About Our Stock Investment Newsletter

The ShockTrader™ Report is one of a very few online stock trading newsletters to publish an equity curve showing how well their picks are performing. We actually trade the stock market with our own real money so we know how important an equity curve is!

An equity curve shows the account balance in dollars versus time as a graphic. It is in effect a picture of how well a trading method is working. Our equity curve begins on 4/15/2005 with a balance of $10,000. We could have started with any amount of dollars, but $10,000 seemed to us to be an amount that is within reach of most of our customers.

There are many things that are important to us as stock traders and an equity curve is the only way to see those important things.

As a simple example, let’s assume that someone says they doubled their money in two years by trading stocks. That sounds good on the surface, but could you have achieved those results without suffering too much pain.

  • How big was the drawdown in the equity curve expressed as a percent of the account balance?
  • How much time goes by between new highs in the account balance?
  • How many weeks in a row does the account balance go down?
  • How many weeks in a row does the account balance go up?
  • What percent of the time in weeks does the account balance go up?

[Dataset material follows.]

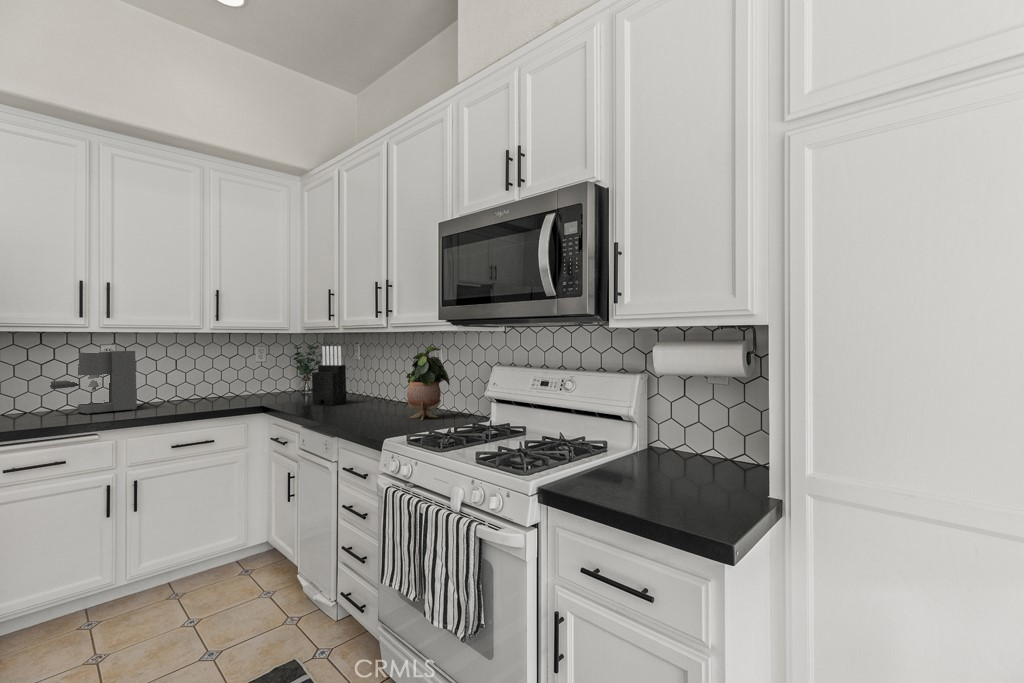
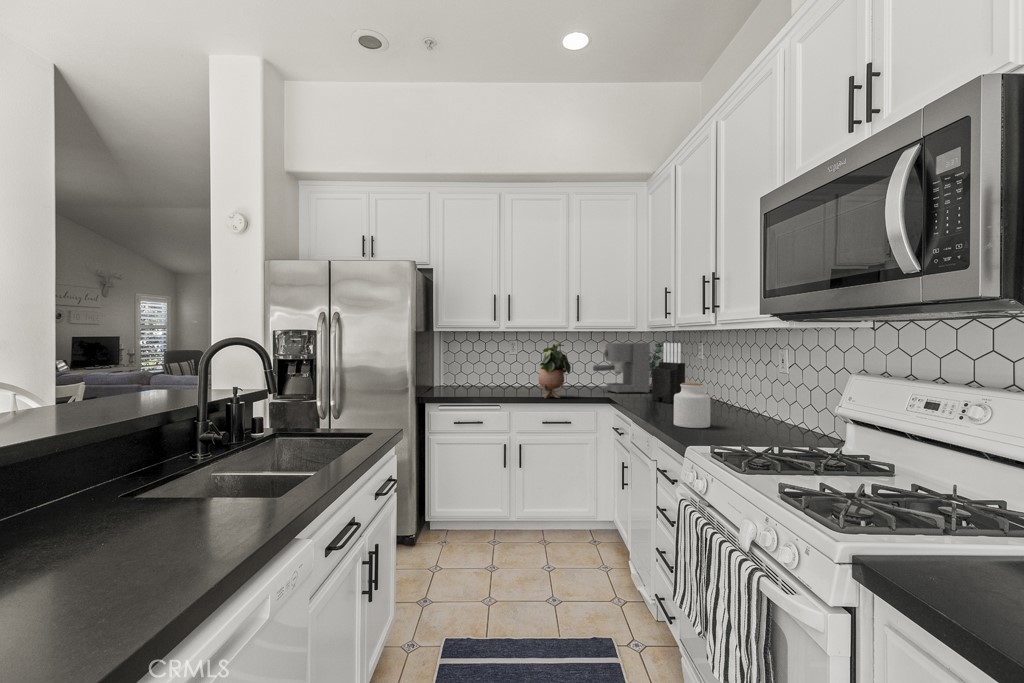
potted plant: present [406,346,450,420] -> present [539,342,571,398]
coffee maker: present [50,351,137,415] -> present [593,343,650,393]
jar: none [353,383,387,424] -> present [674,383,710,428]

These questions can only be answered by an equity curve!

Here at The ShockTrader™ Report we track and publish our equity curve so that you will always know where we stand! And unlike some stock picking services, we never use margin; if we buy a stock, we have the cash in our account to buy it!

About Ed Heising

Ed Heising is the stock picker for The ShockTrader™ Report, the industry’s best stock investment newsletter.

Ed became interested in the stock market in 1965 when he got an incentive stock option from a company he was working for. That stock option kept moving higher in value day after day. Every employee of that company was very interested in the stock market at that time.

The good feeling lasted until early 1966 when the company’s stock–and the stock market as a whole –started going down. Ed watched helplessly as his option value went down to zero. Ed could not cash in his option because the company granted the option with a five year vesting program – Ed had to be an employee for five years before he could exercise his option. As it turned out, Ed was an employee for only three years.

After this experience, Ed (an Electronics Engineer by training) decided to apply his mathematics knowledge to trading the stock market. This led to a lifetime of work as an independent stock analyst!

The ShockTrader™ Report is one of the results of this lifetime of work. Ed uses a combination of fundamental and technical analysis to pick the five best stocks to own each week. Fundamental analysis looks at the company’s financial results, while technical analysis looks at the price and trading volume statistics of the company’s stock.

A simplistic statement of the method is:

If stock price, trading volume, and company earnings are all increasing then we should own the stock!

The actual rules for evaluating stock market top picks are somewhat more difficult than that, but you get the results of Ed’s work each week in The ShockTrader™ Report!